Tawa lepas dari tenggorokan Ji Lei. Dia meraih jeruji besi dan menjepit wajahnya di antara jeruji besi tersebut, lalu berkata dengan sinis, “Oh, ternyata kau. Anjing liar dari Zhongbo. Apa yang diinginkan hewan keji itu dari shishu-nya? Balas dendam untuk Ji Gang, atau untuk dirimu sendiri?”
Shen Zechuan tidak mengatakan apa-apa. Setiap kali senyumnya terlepas dari mata yang lembut dan penuh kasih sayang itu, yang tersisa hanyalah tatapan yang gelap dan berat.
Melihat ke dalam mata itu, Ji Lei bahkan tidak bisa menemukan kebencian. Dia merasa seolah-olah pria di hadapannya bukanlah orang yang memiliki darah dan daging, tapi seekor kucing liar yang kelaparannya telah membuatnya memakan daging manusia. Ji Lei menundukkan matanya. “Klan Ji tidak memiliki keturunan, dan orang yang memutuskan garis keturunan Ji Gang adalah kau,” ludahnya. “Jadi untuk apa kau menatapku? Shen Zechuan, Klan Shen-mu yang membunuh Ji Mu, Klan Shen-mu yang melanggar Hua Pingting. Bagaimana kau menghadapi dirimu sendiri, setelah hidup begitu lama dengan dosa-dosamu? Kau adalah iblis di bawah puluhan ribu jiwa yang dirugikan. Kau adalah kelanjutan tercela dari keberadaan Shen Wei. Kau layak untuk dibacok berkeping-keping, mati dengan seribu luka...”
Tawa kecil menggelegak dari Ji Lei. Dia tampak gila. “Apa kau pikir aku takut padamu? Bajingan kecil yang tidak diinginkan siapa pun. Kau pikir dengan melepas celanamu untuk mengikuti Xiao Er akan membuatmu lebih baik di masa depan? Ha ha!”
Shen Zechuan juga tertawa saat itu.
Tau Ji Lei berangsur-angsur berhenti. “Kau pikir itu lucu? Penderitaanku hari ini akan menjadi kesulitanmu besok.” Suaranya dingin.
Shen Zechuan menyilangkan kakinya dan bersandar di kursi seolah-olah merenungkan kata-kata itu. “Oh, ya, aku sangat ketakutan.”
Kata-katanya berangin dengan sarkasme.
“Iblis. Bajingan. Anjing liar.
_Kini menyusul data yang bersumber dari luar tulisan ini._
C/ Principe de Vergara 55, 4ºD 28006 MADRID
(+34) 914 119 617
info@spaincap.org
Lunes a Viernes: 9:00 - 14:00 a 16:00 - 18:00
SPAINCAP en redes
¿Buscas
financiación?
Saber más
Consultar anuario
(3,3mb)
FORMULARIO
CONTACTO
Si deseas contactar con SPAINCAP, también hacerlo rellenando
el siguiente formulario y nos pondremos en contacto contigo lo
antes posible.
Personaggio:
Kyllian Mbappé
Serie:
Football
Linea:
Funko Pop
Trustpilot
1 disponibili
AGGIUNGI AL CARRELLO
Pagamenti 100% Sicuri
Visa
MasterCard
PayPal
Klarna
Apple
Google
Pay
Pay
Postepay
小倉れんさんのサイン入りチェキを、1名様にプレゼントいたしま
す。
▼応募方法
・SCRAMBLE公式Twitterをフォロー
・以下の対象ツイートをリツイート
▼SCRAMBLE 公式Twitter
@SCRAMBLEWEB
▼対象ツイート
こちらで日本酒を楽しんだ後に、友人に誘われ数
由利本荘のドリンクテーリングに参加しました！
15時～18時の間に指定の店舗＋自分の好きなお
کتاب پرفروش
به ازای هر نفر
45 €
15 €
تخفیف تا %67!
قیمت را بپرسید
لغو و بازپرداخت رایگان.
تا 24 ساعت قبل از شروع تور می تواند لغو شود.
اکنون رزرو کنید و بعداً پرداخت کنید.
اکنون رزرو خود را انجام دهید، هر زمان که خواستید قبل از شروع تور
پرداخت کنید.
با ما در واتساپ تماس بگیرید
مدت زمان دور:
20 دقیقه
Hewan keji.” Shen Zechuan bangkit berdiri dan berjongkok di luar jeruji besi. Dia mulai menertawakan Ji Lei, berbicara dengan nada yang begitu datar sehingga terdengar gila. “Kau benar. Aku adalah iblis yang keluar dari Chashi Sinkhole, bajingan yang ditinggalkan Shen Wei setelah dia membakar dirinya sendiri sampai mati, anjing liar yang tidak memiliki rumah untuk kembali, hewan keji yang dibenci oleh ribuan orang. Shishu, aku senang kau mengenalku dengan baik.”
Ji Lei mulai gemetar tak terkendali.
Shen Zechuan meliriknya, tatapannya jauh lebih menyeramkan daripada lima tahun yang lalu. Seolah-olah seorang pria telah mati di bawah lapisan kulit yang menakjubkan itu, dan yang tersisa hanyalah seekor binatang yang tidak disebutkan namanya.
“Lima tahun yang lalu,” Shen Zechuan berkata dengan lembut saat dia mendekati jeruji besi dan mengamati ekspresi ketakutan Ji Lei, “orang yang berlutut di sini adalah aku. Apa yang kau katakan, pada hari kau mengirimku ke Kuil Penyesalan?”
Tenggorokan Ji Lei menegang. Dia ingin menjawab, tapi dia tidak dapat menemukan suaranya.
“Aku telah mengingat semua kebaikanmu dengan rasa terima kasih yang dalam,” kata Shen Zechuan dengan sangat tulus. “Setiap hari. Setiap malam.”